Instructions:
[a] According to the passage on Victoria's circular economy policy, on what date did Victoria release that policy?
[b] List every form of waste infrastructure named in the passage on Victoria's circular economy policy, including the smaller-scale ones.
---------- Passage ----------
Impact of the Victorian Government’s Circular Economy Policy on Infrastructure Investment in the Waste Sector

Background

The waste industry has received significant attention in recent years partly due to constraints on domestic waste infrastructure. As the Australian population grows, and communities seek more sustainable methods to manage their waste, the demand for waste infrastructure is high (a fact recognised by Infrastructure Australia in their recently released 2020 infrastructure priority list).  

Despite investment appetite, there have been some barriers to investment which has stunted growth in waste infrastructure across Australia - and a key barrier has been policy and/or legislation that is either uncertain or inappropriate. On Wednesday, 26 February 2020, Victoria released its much anticipated circular economy policy, Recycling Victoria: A new economy (“the Policy”).  Release of the Policy clarifies some of the uncertainty in Victoria, while raising some new questions for investors.

The Victorian Government has explicitly stated that the purpose of the Policy is to “drive investment, jobs and increase the waste and recycling industry’s processing capacity”. This note considers the type of infrastructure impacted by the Policy and how the Policy might stimulate investment in the sector.

Types of waste infrastructure in the circular economy

The most dominant forms of waste infrastructure in Australia are transfer stations, materials recovery facilities and landfills. There are also other forms of infrastructure on a smaller scale, such as plastics recycling and organic composting facilities. The existing infrastructure represents the traditional linear economy mindset that has described the “waste” mindset - take, use and throw away.
---------- Data ----------
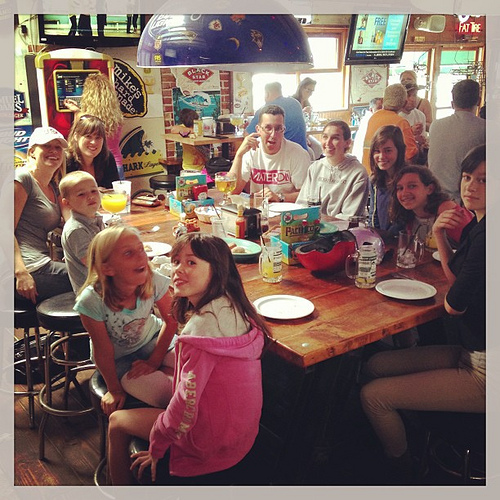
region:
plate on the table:
[245, 283, 333, 340]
----------
Completed exercise:
[a] Wednesday, 26 February 2020.

[b] Transfer stations, materials recovery facilities, landfills, plastics recycling facilities, and organic composting facilities.